Attendu que pour rejeter l’exception soulevée l’arrêt a retenu que selon l’article 110 du CPCCS « la nullité ne peut être prononcée qu’à charge pour l’adversaire qui l’invoque de prouver le grief que lui cause l’irrégularité, même s’il s’agit d’une formalité substantielle ou d’ordre public » et qu’en l’espèce il n’est pas fait la preuve que cette absence de notification préalable a causé un grief au demandeur.
Attendu qu’en se déterminant ainsi les juges d’appel ne violent pas les dispositions de l’article 782 cités ci-dessus, dès l’instant où le point de départ du délai de recours est la notification à la partie elle-même et que la régularité de l’acte d’appel s’apprécie par rapport à la régularité de la déclaration d’appel.
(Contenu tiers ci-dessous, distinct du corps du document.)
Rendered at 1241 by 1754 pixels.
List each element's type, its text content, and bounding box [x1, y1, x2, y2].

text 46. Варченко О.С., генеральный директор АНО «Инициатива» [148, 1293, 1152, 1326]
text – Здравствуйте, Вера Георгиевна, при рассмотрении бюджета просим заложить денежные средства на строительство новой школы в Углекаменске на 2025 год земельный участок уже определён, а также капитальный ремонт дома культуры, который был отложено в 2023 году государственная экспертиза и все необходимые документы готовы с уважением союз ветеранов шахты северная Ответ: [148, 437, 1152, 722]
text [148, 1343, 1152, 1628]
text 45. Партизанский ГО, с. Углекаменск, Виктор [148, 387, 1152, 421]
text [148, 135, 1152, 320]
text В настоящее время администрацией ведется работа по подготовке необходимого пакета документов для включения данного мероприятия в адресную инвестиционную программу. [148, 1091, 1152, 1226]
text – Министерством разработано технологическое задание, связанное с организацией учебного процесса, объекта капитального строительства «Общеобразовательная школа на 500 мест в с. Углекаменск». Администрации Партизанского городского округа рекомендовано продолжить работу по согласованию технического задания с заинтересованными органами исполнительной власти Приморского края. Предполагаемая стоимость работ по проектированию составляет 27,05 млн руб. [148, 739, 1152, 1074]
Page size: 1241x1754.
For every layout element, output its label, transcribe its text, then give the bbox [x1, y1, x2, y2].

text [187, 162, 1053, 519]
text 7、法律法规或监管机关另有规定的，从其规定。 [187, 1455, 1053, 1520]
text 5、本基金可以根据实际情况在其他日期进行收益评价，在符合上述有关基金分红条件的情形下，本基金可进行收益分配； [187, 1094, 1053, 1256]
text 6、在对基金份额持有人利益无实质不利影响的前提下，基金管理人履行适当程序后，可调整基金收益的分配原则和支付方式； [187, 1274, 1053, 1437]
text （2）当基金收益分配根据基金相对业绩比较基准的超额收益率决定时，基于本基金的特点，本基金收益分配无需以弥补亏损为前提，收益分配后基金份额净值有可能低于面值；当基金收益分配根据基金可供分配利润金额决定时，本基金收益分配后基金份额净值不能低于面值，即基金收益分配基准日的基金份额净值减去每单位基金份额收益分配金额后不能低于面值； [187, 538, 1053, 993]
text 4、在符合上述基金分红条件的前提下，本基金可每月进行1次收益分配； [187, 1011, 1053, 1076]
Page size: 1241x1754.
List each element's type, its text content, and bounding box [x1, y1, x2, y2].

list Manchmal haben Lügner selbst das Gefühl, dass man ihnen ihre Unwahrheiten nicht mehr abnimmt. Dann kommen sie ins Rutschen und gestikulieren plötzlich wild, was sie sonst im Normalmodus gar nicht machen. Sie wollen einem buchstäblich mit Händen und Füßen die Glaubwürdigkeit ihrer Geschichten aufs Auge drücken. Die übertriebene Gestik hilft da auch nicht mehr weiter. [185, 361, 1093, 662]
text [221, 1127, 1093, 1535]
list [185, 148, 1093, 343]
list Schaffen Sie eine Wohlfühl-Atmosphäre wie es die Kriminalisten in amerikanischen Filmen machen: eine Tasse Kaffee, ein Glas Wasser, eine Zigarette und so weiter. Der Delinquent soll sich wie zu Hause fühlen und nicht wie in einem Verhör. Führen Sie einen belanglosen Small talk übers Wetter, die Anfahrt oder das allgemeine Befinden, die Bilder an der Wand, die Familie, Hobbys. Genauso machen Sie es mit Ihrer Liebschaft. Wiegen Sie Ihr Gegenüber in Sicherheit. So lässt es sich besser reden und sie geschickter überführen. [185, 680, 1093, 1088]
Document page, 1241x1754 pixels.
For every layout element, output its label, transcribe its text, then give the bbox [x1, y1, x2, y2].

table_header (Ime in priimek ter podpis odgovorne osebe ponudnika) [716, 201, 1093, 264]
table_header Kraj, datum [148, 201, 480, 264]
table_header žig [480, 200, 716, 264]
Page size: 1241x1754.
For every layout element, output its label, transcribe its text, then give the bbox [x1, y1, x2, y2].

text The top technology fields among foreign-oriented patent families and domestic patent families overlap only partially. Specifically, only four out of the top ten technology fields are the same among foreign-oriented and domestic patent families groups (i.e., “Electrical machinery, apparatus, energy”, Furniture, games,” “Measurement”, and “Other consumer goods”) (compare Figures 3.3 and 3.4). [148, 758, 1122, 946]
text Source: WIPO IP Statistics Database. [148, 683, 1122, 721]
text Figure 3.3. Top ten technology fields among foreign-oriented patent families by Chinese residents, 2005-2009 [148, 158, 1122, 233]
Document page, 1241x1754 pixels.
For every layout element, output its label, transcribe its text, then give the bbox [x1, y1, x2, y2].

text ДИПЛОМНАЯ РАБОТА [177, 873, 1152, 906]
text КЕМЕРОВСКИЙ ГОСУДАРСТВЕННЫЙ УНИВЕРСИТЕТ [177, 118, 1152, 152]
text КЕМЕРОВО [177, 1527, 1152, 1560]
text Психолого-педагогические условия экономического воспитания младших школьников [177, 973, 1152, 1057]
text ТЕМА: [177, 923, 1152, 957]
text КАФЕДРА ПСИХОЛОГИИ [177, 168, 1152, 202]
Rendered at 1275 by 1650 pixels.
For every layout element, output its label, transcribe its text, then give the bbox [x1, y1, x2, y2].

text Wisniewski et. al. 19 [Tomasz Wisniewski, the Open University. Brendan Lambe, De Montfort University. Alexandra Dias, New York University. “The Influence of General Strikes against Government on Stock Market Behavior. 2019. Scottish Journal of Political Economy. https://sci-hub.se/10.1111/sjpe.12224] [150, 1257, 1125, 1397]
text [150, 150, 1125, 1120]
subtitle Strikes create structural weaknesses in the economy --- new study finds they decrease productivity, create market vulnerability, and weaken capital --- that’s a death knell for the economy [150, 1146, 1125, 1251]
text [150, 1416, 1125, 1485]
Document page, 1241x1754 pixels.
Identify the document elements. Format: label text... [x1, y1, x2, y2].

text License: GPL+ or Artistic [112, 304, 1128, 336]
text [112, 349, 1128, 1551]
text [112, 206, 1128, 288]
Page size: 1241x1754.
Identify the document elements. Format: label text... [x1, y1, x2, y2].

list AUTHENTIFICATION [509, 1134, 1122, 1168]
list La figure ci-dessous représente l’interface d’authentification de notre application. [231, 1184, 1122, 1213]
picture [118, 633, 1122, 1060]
Qu’il y a lieu donc de rejeter ce moyen.
II DE LA VIOLATION DE LA LOI CONSECUTIVE A L’INTRPRETATION DU BAIL CONCLU DEPUIS 11 ANS :
Attendu qu’il est reproché à l’arrêt la violation de la loi en ce qu’il a interprété un contrat clair et précis qui ne présente aucune ambigüité rendant son exécution impossible.
Mais attendu que le demandeur ne précise pas le texte de loi qui aurait été violé.
Qu’en l’absence de cette précision il y a lieu de retenir que le moyen ne peut être accueilli, l’interprétation des contrats relevant du pouvoir souverain des juges du fond.
III DE LA VIOLATION DE LA LOI TIREE DE LA VOLONTE UNILATERALE DE B ET SON NOTAIRE DE DENATURER LA TENEUR DU CONTRAT ET DE PORTER ATTEINTE A SA SUBSTANCE :
Attendu qu’il est fait grief à l’arrêt de la violation de la loi en ce qu’il dénature le contrat en suivant la volonté de B et son notaire.
Attendu que pour infirmer le jugement d’instance l’arrêt attaqué énonce « considérant qu’il ressort de la correspondance en date du 19 mars 2013 adressée au président du tribunal de commerce de Bamako, que maitre Yacine Faye Sidibé reconnaît que dans la rédaction du bail litigieux une erreur de calcul l’a fait écrire que l’investissement devrait être amorti au bout de quinze ans et neuf mois alors que le calcul mathématique de 5 670 000 F CFA divisé par 15.000 F CFA donne le chiffre de 378 mois soit 31 ans et six mois. Considérant que le premier juge a refusé de corriger cette erreur matérielle au motif qu’elle touche la substance même du contrat et que s’agissant d’un bail notarié dont le contenu est clair et précis, il n’y a pas lieu à interprétation ;considérant qu’il est constant que les contractants ont conclu pour la construction à la charge de l’appelant quelque soit la durée de l’amortissement des investissements sur le dit bail ; que dès lors la rectification de cette erreur de calcul n’affecte pas le contrat querellé ;qu’au contraire elle s’impose au juge pour mettre fin au déséquilibre créé par cette erreur ».
Attendu qu’en statuant ainsi les juges du fond ne violent aucunement la loi, l’article 72 du régime général des obligations imposant au juge saisi de rechercher la commune intention des parties contractantes plutôt que de s’en tenir au sens littéral des termes du contrat.
Qu’il y a lieu alors de rejeter ce troisième moyen.